The main risks for CWI include global economic downturns, geopolitical instability, and currency fluctuations. A global recession could negatively impact the performance of international equity markets, leading to a decline in the fund's value. Geopolitical events, such as trade wars or political unrest, could also disrupt economic activity and investor sentiment. Currency fluctuations can erode returns for U.S. investors, as changes in exchange rates can impact the value of the fund's holdings when translated back into U.S. dollars. Additionally, increased competition among ETF providers could put pressure on expense ratios and impact the fund's profitability.
What are the key factors to evaluate for CWI?

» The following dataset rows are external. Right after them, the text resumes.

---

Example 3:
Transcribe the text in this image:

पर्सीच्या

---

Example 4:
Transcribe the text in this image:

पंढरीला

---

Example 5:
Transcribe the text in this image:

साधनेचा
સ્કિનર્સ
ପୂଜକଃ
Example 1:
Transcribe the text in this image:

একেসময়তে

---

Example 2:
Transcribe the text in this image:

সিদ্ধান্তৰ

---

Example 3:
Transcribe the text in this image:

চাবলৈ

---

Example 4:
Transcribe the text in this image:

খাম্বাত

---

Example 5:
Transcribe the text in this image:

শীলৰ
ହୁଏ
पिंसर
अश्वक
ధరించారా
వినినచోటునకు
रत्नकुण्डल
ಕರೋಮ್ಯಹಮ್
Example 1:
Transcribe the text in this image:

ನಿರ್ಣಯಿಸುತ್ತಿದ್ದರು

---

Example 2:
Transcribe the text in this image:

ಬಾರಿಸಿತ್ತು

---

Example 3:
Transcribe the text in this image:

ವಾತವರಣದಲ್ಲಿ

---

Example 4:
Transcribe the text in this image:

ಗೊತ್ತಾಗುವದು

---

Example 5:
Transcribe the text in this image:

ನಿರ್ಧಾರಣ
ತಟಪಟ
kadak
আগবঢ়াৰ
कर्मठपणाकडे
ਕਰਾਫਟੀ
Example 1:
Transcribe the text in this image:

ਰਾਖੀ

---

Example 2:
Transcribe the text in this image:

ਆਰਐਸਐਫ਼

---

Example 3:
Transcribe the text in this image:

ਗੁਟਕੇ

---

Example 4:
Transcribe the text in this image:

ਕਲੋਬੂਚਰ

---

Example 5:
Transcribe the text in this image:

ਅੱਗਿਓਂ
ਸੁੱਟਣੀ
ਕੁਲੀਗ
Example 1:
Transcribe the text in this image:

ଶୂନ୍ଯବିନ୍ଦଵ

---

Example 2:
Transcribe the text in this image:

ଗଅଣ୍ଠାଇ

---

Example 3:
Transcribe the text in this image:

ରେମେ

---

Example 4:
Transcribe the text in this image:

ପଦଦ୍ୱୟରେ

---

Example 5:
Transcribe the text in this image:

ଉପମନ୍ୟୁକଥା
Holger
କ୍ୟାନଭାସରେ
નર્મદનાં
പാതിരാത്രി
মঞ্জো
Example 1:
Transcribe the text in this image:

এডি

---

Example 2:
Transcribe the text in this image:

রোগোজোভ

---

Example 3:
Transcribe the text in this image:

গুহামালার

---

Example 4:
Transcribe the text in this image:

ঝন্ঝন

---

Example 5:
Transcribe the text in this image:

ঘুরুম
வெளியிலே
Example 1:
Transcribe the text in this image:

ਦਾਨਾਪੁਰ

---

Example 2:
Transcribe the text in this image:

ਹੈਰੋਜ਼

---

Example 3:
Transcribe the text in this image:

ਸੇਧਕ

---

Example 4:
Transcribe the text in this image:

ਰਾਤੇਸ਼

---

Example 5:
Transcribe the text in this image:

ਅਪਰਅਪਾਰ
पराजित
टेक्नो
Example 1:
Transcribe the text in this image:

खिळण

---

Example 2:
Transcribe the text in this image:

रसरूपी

State Street SPDR MSCI ACWI ex-US ETF (CWI) currently holds an AI score of 47/100, indicating low score. Key strength: Broad diversification across developed and emerging markets.. Primary risk to monitor: Potential: Global economic recession impacting international markets.. This is not financial advice.

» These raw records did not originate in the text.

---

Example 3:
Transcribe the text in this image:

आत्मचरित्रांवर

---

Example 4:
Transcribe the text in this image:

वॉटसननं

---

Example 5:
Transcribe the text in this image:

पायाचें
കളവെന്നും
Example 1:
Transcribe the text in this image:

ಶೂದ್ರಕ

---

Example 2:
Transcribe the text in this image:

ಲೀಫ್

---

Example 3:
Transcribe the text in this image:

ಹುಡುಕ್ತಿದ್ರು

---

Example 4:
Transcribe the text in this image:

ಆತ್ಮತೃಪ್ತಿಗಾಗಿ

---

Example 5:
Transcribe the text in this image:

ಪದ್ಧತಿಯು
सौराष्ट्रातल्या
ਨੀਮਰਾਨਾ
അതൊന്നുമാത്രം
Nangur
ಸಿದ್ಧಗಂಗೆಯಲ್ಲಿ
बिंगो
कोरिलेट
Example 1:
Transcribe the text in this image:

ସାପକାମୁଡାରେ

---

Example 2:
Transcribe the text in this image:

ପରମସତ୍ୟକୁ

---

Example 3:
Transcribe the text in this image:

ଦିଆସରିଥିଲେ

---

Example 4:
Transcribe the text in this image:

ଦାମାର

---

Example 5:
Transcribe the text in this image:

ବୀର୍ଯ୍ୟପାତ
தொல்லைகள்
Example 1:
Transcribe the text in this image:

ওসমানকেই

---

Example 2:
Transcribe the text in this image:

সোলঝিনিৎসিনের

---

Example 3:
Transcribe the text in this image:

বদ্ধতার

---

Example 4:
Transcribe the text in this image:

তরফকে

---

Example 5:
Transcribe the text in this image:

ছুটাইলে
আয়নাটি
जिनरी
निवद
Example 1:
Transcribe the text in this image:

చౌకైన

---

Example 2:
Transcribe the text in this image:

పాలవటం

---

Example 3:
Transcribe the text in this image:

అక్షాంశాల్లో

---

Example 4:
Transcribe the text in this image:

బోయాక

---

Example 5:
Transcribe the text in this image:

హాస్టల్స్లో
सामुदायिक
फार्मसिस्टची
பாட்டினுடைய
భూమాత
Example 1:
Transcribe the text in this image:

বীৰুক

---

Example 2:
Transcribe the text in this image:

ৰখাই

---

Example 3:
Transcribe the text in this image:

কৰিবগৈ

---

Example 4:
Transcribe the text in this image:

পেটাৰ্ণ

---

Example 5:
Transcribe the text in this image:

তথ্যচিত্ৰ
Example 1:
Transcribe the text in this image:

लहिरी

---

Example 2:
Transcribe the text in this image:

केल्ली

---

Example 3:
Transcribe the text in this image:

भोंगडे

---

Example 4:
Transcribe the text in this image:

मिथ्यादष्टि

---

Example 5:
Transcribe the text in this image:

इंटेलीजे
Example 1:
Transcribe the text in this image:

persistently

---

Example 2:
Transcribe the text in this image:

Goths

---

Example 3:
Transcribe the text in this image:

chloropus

How frequently does CWI data refresh on this page?
CWI prices update in real time during U.S. market hours (9:30 AM-4:00 PM ET, weekdays). Fundamentals refresh after quarterly or annual filings. Analyst ratings and AI insights update daily. News is aggregated continuously from financial sources.
What has driven CWI's recent stock price performance?
Recent price movement in State Street SPDR MSCI ACWI ex-US ETF (CWI) can be influenced by earnings results, analyst revisions, sector rotation, and broader market sentiment. Notable catalyst: Broad diversification across developed and emerging markets.. Check the News and Technical Analysis tabs for the latest drivers. Past performance does not predict future results.
Should investors consider CWI overvalued or undervalued right now?
Determining whether State Street SPDR MSCI ACWI ex-US ETF (CWI) is overvalued or undervalued requires examining multiple metrics. Compare valuation ratios (P/E, P/S, EV/EBITDA) against sector peers for a comprehensive view.
What research should beginners do before buying CWI?
Before investing in State Street SPDR MSCI ACWI ex-US ETF (CWI), research these four areas: (1) the company's revenue model and competitive position (see Company Overview), (2) financial health through revenue growth, margins, and cash flow (see MoonshotScore), (3) what Wall Street analysts recommend and their price targets (see Analyst tab), and (4) specific risk factors that could impact the stock (see Risk Factors section).
Disclaimer: This content is for informational purposes only and does not constitute investment advice. Always do your own research and consult a financial advisor.
Official Resources
Data provided for informational purposes only.
- AI analysis pending for CWI, further insights will be added upon completion.